GitLab, a private company that specializes in developer operations, commonly known as DevOps and also DevSecOps for security operations, is an “all-remote” company with over 1,000 employees. The company provides a lifecycle tool and storehouse manager to allow teams to work together on code. GitLab’s 2019 Global Developer Report explains that all remote teams are 1.6 times most probably to quantify and document work and 17% most probably to have enough insight into their teams’ work.
As the coronavirus outbreak has spread in the U.S., Alphabet’s GOOG, +8.11% GOOGL, +8.28% Google immediately grabbed the offer for free video-conferencing. Last March 3, the company declared free access to advanced Hangout Meet video-conferencing features, which include bigger meetings for as many as 250 participants and live streaming for 100,000 viewers in each domain.
Meanwhile, productivity shares pure-play Zoom Video ZM, -4.10% has significantly exceeded the S&P 500 Index SPX, +7.03% in the past 30 days.
Zoom Video might currently be an ideal communication platform option since many productivity tools have been showing double-digit decreases over the past few weeks. In particular, early investors in Zoom Video had to survive their fear of the stock’s high valuation.
Stockholders have turned their heads away from companies with productivity tools that have strong earnings. Dropbox (DBX) +0.55% crushed both the upper and lower lines in its earnings report for the fourth quarter, yet the company gave up all its dividends in the coronavirus sell-off. Since then, the stock has proceeded with its losses and is now trading 33% below its recent post-earnings high.
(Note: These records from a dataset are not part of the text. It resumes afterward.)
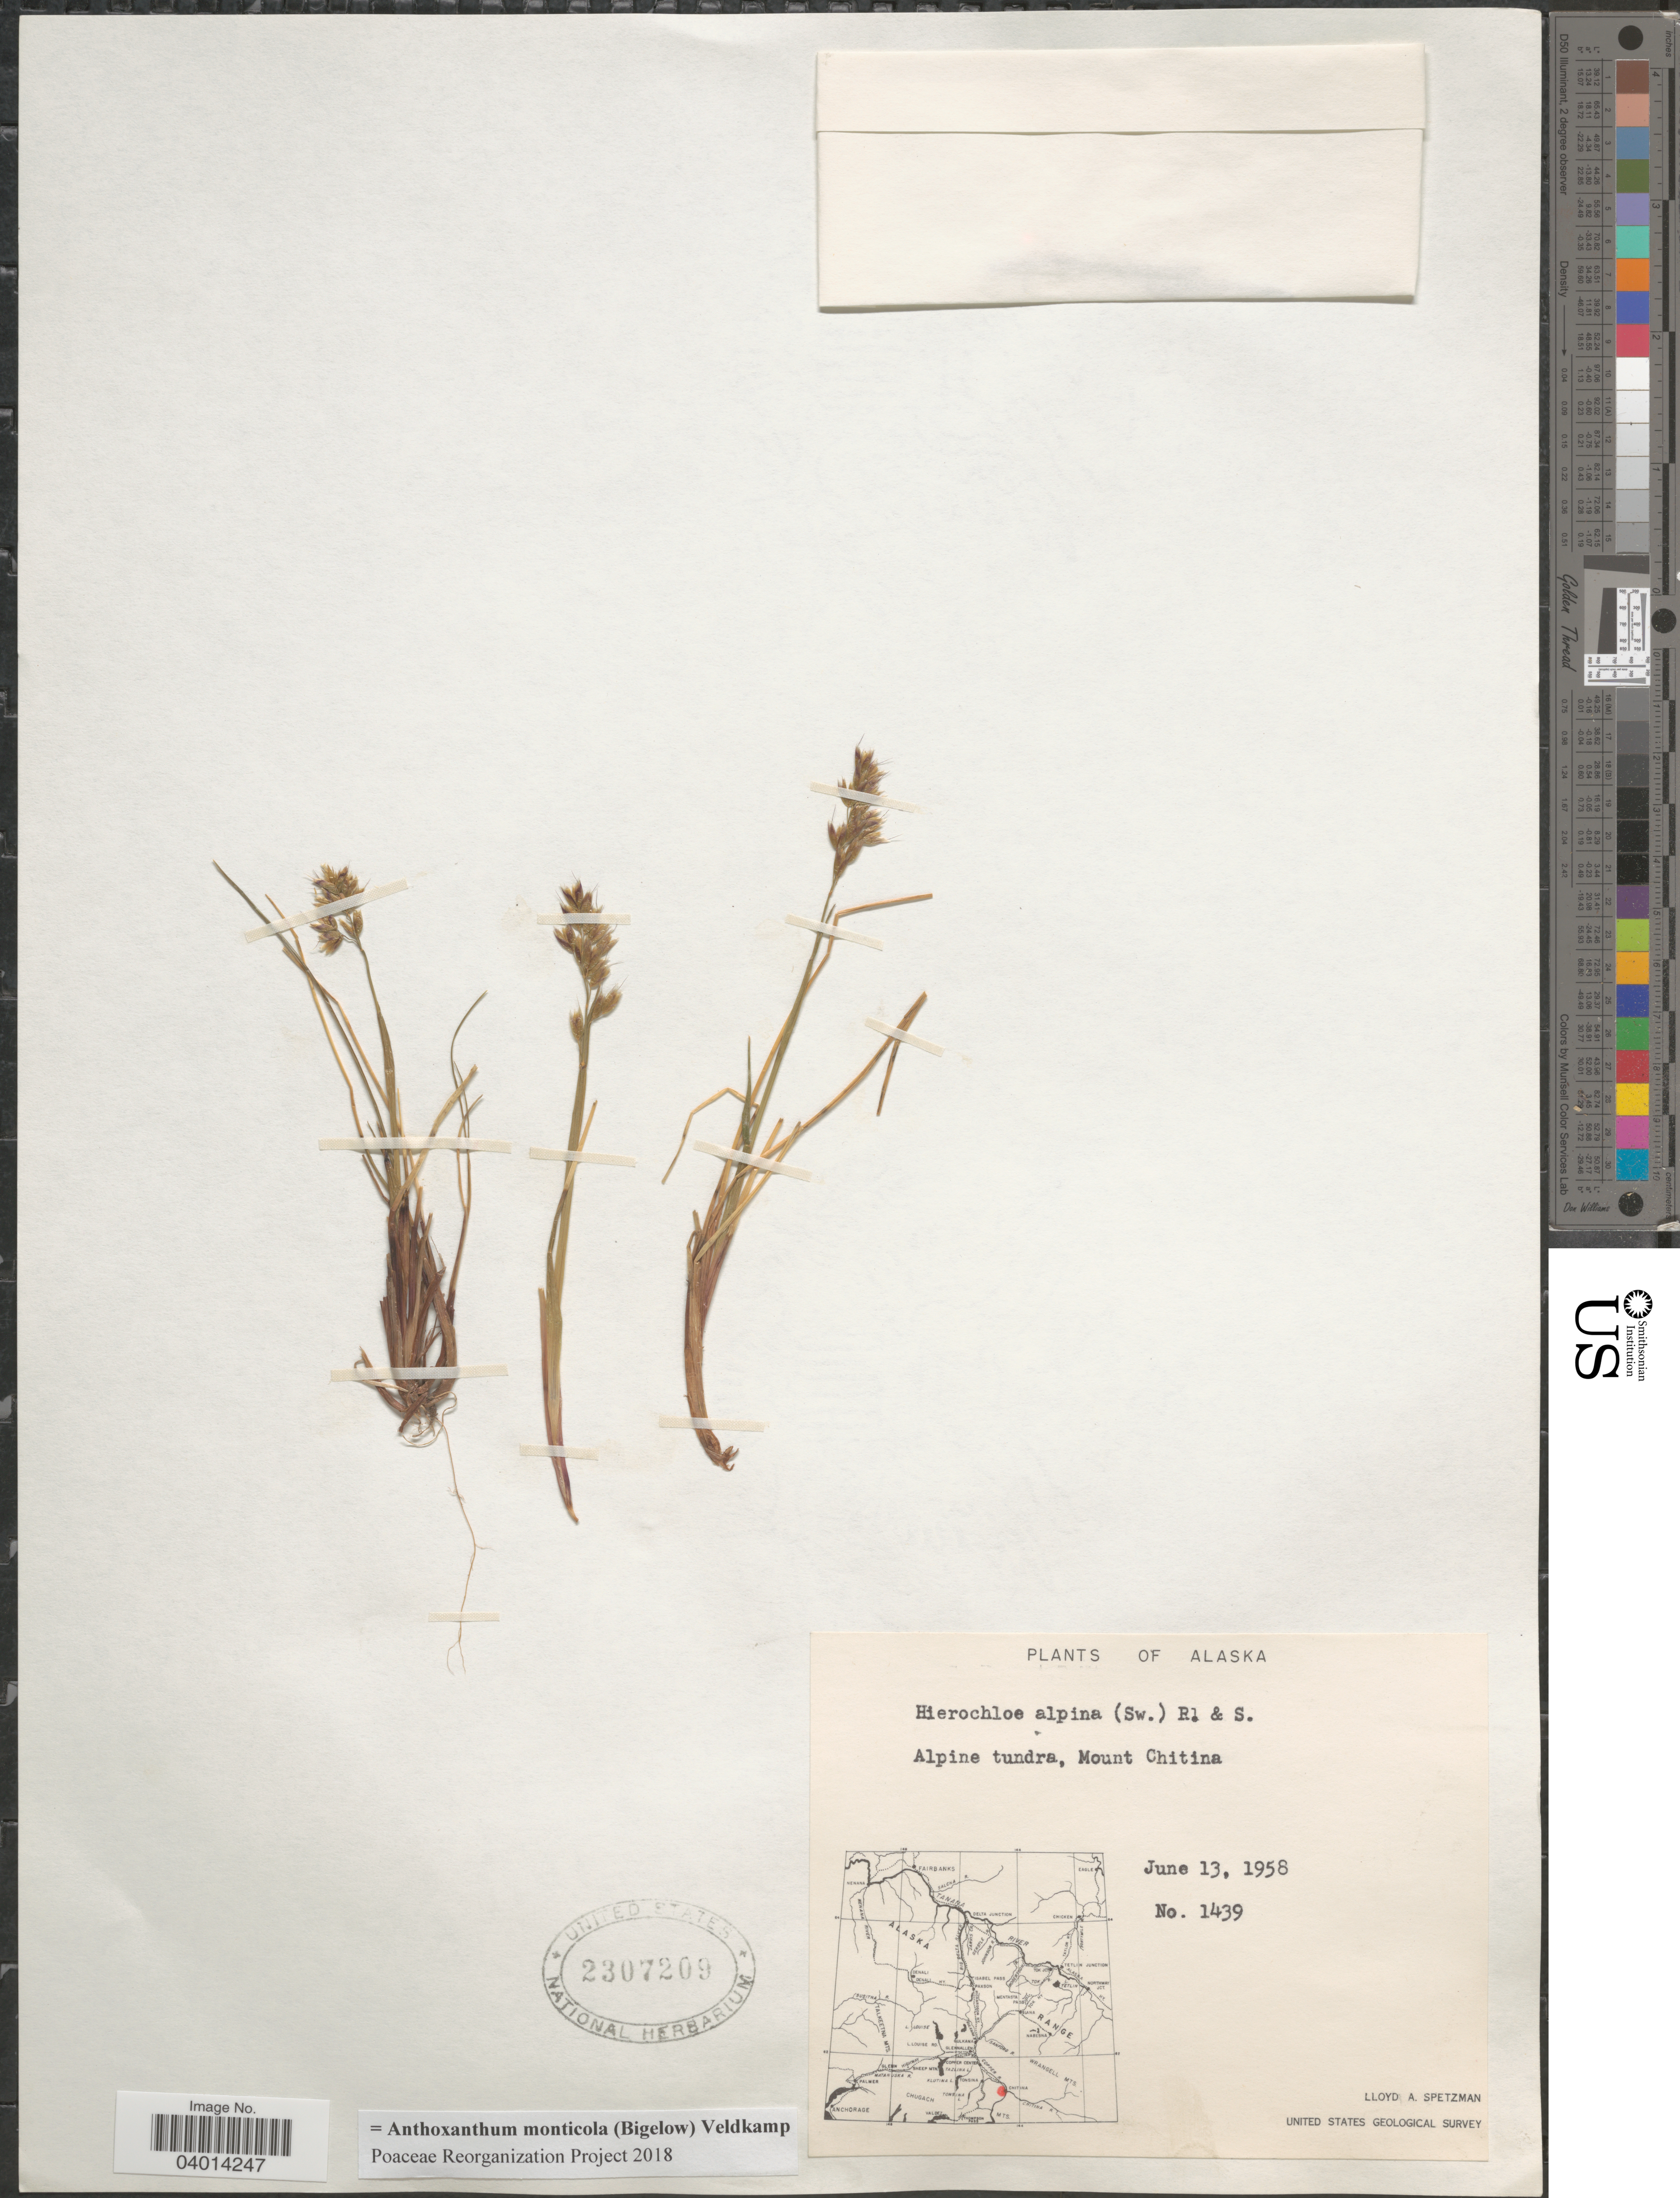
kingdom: Plantae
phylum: Tracheophyta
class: Liliopsida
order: Poales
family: Poaceae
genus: Anthoxanthum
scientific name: Anthoxanthum monticola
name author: (Bigelow) Veldkamp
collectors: L. Spetzman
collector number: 1439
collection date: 1958-06-13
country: United States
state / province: Alaska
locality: Alpine tundra, Mount Chitina.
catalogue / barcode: US 2307209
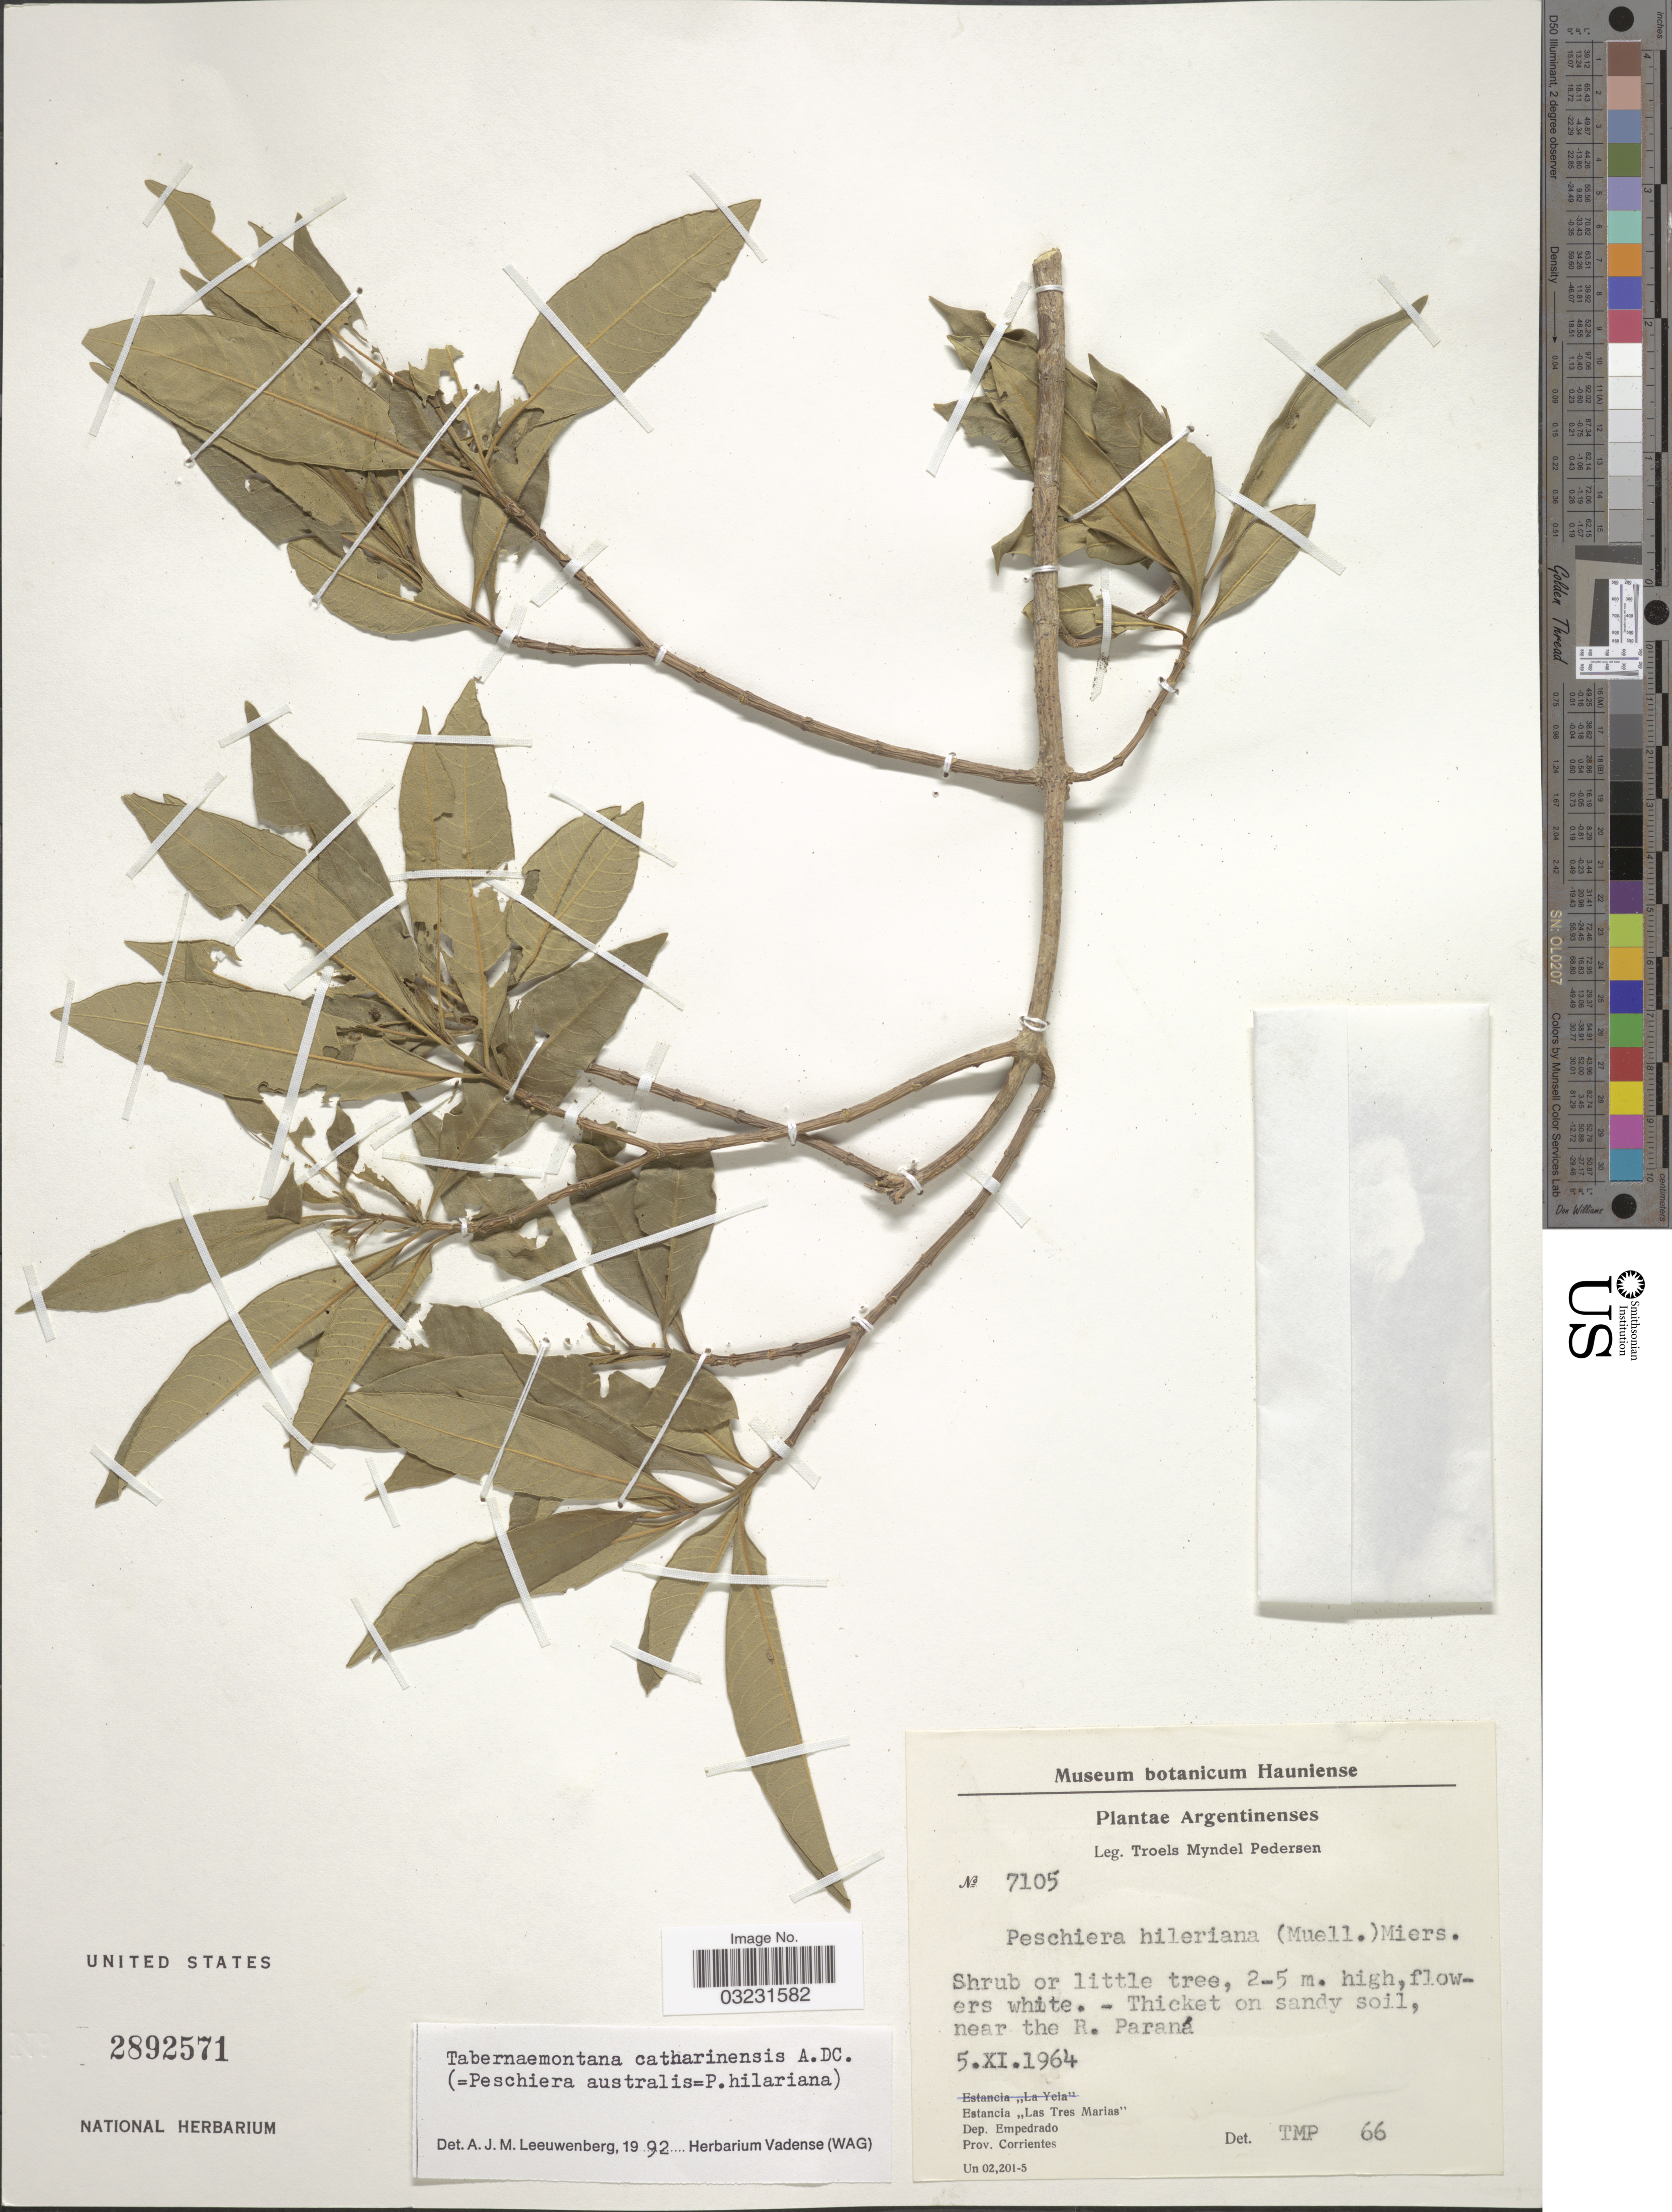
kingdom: Plantae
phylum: Tracheophyta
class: Magnoliopsida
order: Gentianales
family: Apocynaceae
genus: Tabernaemontana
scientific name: Tabernaemontana catharinensis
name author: A. DC.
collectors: T. Pederson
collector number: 7105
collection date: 1964-11-05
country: Argentina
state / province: Corrientes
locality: Estancia "Las Tres Marias". Dep. Empedrado. Near the R. Paraná.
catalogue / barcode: US 2892571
Thursday was a specifically confusing time for a dividend report, but DocuSign DOCU, +14.11% surpassed the fixed earnings of 12 cents per share, compared with the expected dividends of 5 cents. It also surpassed revenue projections. While the shares grew, they are behind the $91.49 rate that DocuSign was trading two weeks ago.
Nevertheless, DocuSign performed better its cloud productivity equivalent Slack WORK, +0.20%, which rose about 22% after hours. Slack surpassed revenue and earnings, but it provided light guidance for the January fiscal year (2021). The company’s issues were somewhat expected as the stock blew through support the week resulting in gains.
GitLab is the ideal example of a tech company that makes full use of technology. If the purpose of technology and cloud products is to reduce costs and improve lives by connecting teams anywhere they’re located, then I guess it’s the perfect time for companies who sell cloud products and services, e.g. Salesforce CRM, +9.85%, Google and Apple AAPL, +8.72%, to be the first ones to establish the work-from-home scheme for their employees.
Cloud productivity may be put under the test with the current pandemic situation. But the pressures caused by commuting and real estate shortages can be lessened with the work-from-home scheme. This season won’t be the ideal time for serious earnings in this category, but experienced investors should see the trend thrown in front of them.